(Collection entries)
=====

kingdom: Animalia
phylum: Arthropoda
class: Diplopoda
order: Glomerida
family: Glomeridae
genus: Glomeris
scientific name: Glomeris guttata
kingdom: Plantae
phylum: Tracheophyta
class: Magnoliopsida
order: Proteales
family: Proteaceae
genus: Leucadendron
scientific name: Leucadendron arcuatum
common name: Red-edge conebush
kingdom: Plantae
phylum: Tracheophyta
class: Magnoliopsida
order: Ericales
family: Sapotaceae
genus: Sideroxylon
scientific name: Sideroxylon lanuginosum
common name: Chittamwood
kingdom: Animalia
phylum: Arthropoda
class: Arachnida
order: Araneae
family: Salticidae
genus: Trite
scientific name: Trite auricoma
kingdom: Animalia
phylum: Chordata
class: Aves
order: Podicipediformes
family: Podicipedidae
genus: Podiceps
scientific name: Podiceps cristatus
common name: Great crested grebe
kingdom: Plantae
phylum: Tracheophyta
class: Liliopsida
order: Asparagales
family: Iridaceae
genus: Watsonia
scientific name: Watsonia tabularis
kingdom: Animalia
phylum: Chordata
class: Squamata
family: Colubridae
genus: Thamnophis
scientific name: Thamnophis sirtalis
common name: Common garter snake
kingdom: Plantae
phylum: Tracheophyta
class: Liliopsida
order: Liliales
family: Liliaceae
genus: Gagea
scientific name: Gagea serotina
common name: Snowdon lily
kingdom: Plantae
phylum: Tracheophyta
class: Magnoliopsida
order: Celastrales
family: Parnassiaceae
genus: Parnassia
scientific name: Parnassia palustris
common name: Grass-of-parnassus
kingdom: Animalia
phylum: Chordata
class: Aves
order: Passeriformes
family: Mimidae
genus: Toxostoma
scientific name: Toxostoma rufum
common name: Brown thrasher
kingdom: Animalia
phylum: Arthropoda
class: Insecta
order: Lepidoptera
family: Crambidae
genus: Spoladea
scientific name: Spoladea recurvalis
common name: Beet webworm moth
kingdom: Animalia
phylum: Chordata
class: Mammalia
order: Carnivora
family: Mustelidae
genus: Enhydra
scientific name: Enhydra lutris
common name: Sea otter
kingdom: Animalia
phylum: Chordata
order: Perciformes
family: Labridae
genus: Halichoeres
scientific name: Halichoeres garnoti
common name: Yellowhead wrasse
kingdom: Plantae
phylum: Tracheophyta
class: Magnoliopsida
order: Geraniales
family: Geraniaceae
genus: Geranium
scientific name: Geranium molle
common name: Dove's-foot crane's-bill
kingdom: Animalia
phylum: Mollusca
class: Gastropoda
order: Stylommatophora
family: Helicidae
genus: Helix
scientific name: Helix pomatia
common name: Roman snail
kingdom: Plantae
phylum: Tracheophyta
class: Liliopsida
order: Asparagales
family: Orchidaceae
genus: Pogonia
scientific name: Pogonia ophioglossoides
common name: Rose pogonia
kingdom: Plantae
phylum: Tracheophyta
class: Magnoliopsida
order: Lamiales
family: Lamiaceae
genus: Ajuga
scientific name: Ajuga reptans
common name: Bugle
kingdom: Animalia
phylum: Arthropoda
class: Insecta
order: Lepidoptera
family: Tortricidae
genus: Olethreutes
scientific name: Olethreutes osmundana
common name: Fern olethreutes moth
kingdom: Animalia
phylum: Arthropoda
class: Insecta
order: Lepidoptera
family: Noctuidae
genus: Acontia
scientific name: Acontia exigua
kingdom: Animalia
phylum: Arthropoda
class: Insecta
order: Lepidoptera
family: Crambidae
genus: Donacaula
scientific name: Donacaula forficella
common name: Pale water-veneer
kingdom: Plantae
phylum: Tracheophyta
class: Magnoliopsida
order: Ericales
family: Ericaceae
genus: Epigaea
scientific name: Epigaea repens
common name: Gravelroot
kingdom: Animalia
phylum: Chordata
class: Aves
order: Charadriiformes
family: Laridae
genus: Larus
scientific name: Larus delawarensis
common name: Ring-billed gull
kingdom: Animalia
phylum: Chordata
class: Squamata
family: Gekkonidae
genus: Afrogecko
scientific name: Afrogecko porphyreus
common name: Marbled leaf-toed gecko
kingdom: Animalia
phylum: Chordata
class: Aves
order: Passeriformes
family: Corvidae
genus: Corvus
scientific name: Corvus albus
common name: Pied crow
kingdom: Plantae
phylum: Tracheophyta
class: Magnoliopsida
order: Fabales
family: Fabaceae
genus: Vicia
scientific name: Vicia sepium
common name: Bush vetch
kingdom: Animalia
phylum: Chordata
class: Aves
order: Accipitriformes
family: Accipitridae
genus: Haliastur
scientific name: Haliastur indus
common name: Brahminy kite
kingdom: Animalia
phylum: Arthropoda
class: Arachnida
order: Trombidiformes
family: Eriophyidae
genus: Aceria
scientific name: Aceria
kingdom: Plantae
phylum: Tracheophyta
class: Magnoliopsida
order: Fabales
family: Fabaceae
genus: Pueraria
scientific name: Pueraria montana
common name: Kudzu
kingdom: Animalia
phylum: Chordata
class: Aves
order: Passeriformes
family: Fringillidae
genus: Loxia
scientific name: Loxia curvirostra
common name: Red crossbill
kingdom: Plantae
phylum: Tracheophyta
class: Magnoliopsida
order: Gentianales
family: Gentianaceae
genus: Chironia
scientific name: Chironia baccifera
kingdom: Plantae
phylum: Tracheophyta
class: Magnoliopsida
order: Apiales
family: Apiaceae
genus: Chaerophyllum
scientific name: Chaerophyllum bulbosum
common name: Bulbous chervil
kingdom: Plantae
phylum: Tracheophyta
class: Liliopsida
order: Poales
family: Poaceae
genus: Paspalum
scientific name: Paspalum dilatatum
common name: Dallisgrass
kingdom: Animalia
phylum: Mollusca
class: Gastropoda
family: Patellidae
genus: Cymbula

=====

§ Written request
Put every line from the entries above into a JSON list of strings, one string per line, leaving out blank lines.

§ Answer to the exercise
[
  "kingdom: Animalia",
  "phylum: Arthropoda",
  "class: Diplopoda",
  "order: Glomerida",
  "family: Glomeridae",
  "genus: Glomeris",
  "scientific name: Glomeris guttata",
  "kingdom: Plantae",
  "phylum: Tracheophyta",
  "class: Magnoliopsida",
  "order: Proteales",
  "family: Proteaceae",
  "genus: Leucadendron",
  "scientific name: Leucadendron arcuatum",
  "common name: Red-edge conebush",
  "kingdom: Plantae",
  "phylum: Tracheophyta",
  "class: Magnoliopsida",
  "order: Ericales",
  "family: Sapotaceae",
  "genus: Sideroxylon",
  "scientific name: Sideroxylon lanuginosum",
  "common name: Chittamwood",
  "kingdom: Animalia",
  "phylum: Arthropoda",
  "class: Arachnida",
  "order: Araneae",
  "family: Salticidae",
  "genus: Trite",
  "scientific name: Trite auricoma",
  "kingdom: Animalia",
  "phylum: Chordata",
  "class: Aves",
  "order: Podicipediformes",
  "family: Podicipedidae",
  "genus: Podiceps",
  "scientific name: Podiceps cristatus",
  "common name: Great crested grebe",
  "kingdom: Plantae",
  "phylum: Tracheophyta",
  "class: Liliopsida",
  "order: Asparagales",
  "family: Iridaceae",
  "genus: Watsonia",
  "scientific name: Watsonia tabularis",
  "kingdom: Animalia",
  "phylum: Chordata",
  "class: Squamata",
  "family: Colubridae",
  "genus: Thamnophis",
  "scientific name: Thamnophis sirtalis",
  "common name: Common garter snake",
  "kingdom: Plantae",
  "phylum: Tracheophyta",
  "class: Liliopsida",
  "order: Liliales",
  "family: Liliaceae",
  "genus: Gagea",
  "scientific name: Gagea serotina",
  "common name: Snowdon lily",
  "kingdom: Plantae",
  "phylum: Tracheophyta",
  "class: Magnoliopsida",
  "order: Celastrales",
  "family: Parnassiaceae",
  "genus: Parnassia",
  "scientific name: Parnassia palustris",
  "common name: Grass-of-parnassus",
  "kingdom: Animalia",
  "phylum: Chordata",
  "class: Aves",
  "order: Passeriformes",
  "family: Mimidae",
  "genus: Toxostoma",
  "scientific name: Toxostoma rufum",
  "common name: Brown thrasher",
  "kingdom: Animalia",
  "phylum: Arthropoda",
  "class: Insecta",
  "order: Lepidoptera",
  "family: Crambidae",
  "genus: Spoladea",
  "scientific name: Spoladea recurvalis",
  "common name: Beet webworm moth",
  "kingdom: Animalia",
  "phylum: Chordata",
  "class: Mammalia",
  "order: Carnivora",
  "family: Mustelidae",
  "genus: Enhydra",
  "scientific name: Enhydra lutris",
  "common name: Sea otter",
  "kingdom: Animalia",
  "phylum: Chordata",
  "order: Perciformes",
  "family: Labridae",
  "genus: Halichoeres",
  "scientific name: Halichoeres garnoti",
  "common name: Yellowhead wrasse",
  "kingdom: Plantae",
  "phylum: Tracheophyta",
  "class: Magnoliopsida",
  "order: Geraniales",
  "family: Geraniaceae",
  "genus: Geranium",
  "scientific name: Geranium molle",
  "common name: Dove's-foot crane's-bill",
  "kingdom: Animalia",
  "phylum: Mollusca",
  "class: Gastropoda",
  "order: Stylommatophora",
  "family: Helicidae",
  "genus: Helix",
  "scientific name: Helix pomatia",
  "common name: Roman snail",
  "kingdom: Plantae",
  "phylum: Tracheophyta",
  "class: Liliopsida",
  "order: Asparagales",
  "family: Orchidaceae",
  "genus: Pogonia",
  "scientific name: Pogonia ophioglossoides",
  "common name: Rose pogonia",
  "kingdom: Plantae",
  "phylum: Tracheophyta",
  "class: Magnoliopsida",
  "order: Lamiales",
  "family: Lamiaceae",
  "genus: Ajuga",
  "scientific name: Ajuga reptans",
  "common name: Bugle",
  "kingdom: Animalia",
  "phylum: Arthropoda",
  "class: Insecta",
  "order: Lepidoptera",
  "family: Tortricidae",
  "genus: Olethreutes",
  "scientific name: Olethreutes osmundana",
  "common name: Fern olethreutes moth",
  "kingdom: Animalia",
  "phylum: Arthropoda",
  "class: Insecta",
  "order: Lepidoptera",
  "family: Noctuidae",
  "genus: Acontia",
  "scientific name: Acontia exigua",
  "kingdom: Animalia",
  "phylum: Arthropoda",
  "class: Insecta",
  "order: Lepidoptera",
  "family: Crambidae",
  "genus: Donacaula",
  "scientific name: Donacaula forficella",
  "common name: Pale water-veneer",
  "kingdom: Plantae",
  "phylum: Tracheophyta",
  "class: Magnoliopsida",
  "order: Ericales",
  "family: Ericaceae",
  "genus: Epigaea",
  "scientific name: Epigaea repens",
  "common name: Gravelroot",
  "kingdom: Animalia",
  "phylum: Chordata",
  "class: Aves",
  "order: Charadriiformes",
  "family: Laridae",
  "genus: Larus",
  "scientific name: Larus delawarensis",
  "common name: Ring-billed gull",
  "kingdom: Animalia",
  "phylum: Chordata",
  "class: Squamata",
  "family: Gekkonidae",
  "genus: Afrogecko",
  "scientific name: Afrogecko porphyreus",
  "common name: Marbled leaf-toed gecko",
  "kingdom: Animalia",
  "phylum: Chordata",
  "class: Aves",
  "order: Passeriformes",
  "family: Corvidae",
  "genus: Corvus",
  "scientific name: Corvus albus",
  "common name: Pied crow",
  "kingdom: Plantae",
  "phylum: Tracheophyta",
  "class: Magnoliopsida",
  "order: Fabales",
  "family: Fabaceae",
  "genus: Vicia",
  "scientific name: Vicia sepium",
  "common name: Bush vetch",
  "kingdom: Animalia",
  "phylum: Chordata",
  "class: Aves",
  "order: Accipitriformes",
  "family: Accipitridae",
  "genus: Haliastur",
  "scientific name: Haliastur indus",
  "common name: Brahminy kite",
  "kingdom: Animalia",
  "phylum: Arthropoda",
  "class: Arachnida",
  "order: Trombidiformes",
  "family: Eriophyidae",
  "genus: Aceria",
  "scientific name: Aceria",
  "kingdom: Plantae",
  "phylum: Tracheophyta",
  "class: Magnoliopsida",
  "order: Fabales",
  "family: Fabaceae",
  "genus: Pueraria",
  "scientific name: Pueraria montana",
  "common name: Kudzu",
  "kingdom: Animalia",
  "phylum: Chordata",
  "class: Aves",
  "order: Passeriformes",
  "family: Fringillidae",
  "genus: Loxia",
  "scientific name: Loxia curvirostra",
  "common name: Red crossbill",
  "kingdom: Plantae",
  "phylum: Tracheophyta",
  "class: Magnoliopsida",
  "order: Gentianales",
  "family: Gentianaceae",
  "genus: Chironia",
  "scientific name: Chironia baccifera",
  "kingdom: Plantae",
  "phylum: Tracheophyta",
  "class: Magnoliopsida",
  "order: Apiales",
  "family: Apiaceae",
  "genus: Chaerophyllum",
  "scientific name: Chaerophyllum bulbosum",
  "common name: Bulbous chervil",
  "kingdom: Plantae",
  "phylum: Tracheophyta",
  "class: Liliopsida",
  "order: Poales",
  "family: Poaceae",
  "genus: Paspalum",
  "scientific name: Paspalum dilatatum",
  "common name: Dallisgrass",
  "kingdom: Animalia",
  "phylum: Mollusca",
  "class: Gastropoda",
  "family: Patellidae",
  "genus: Cymbula"
]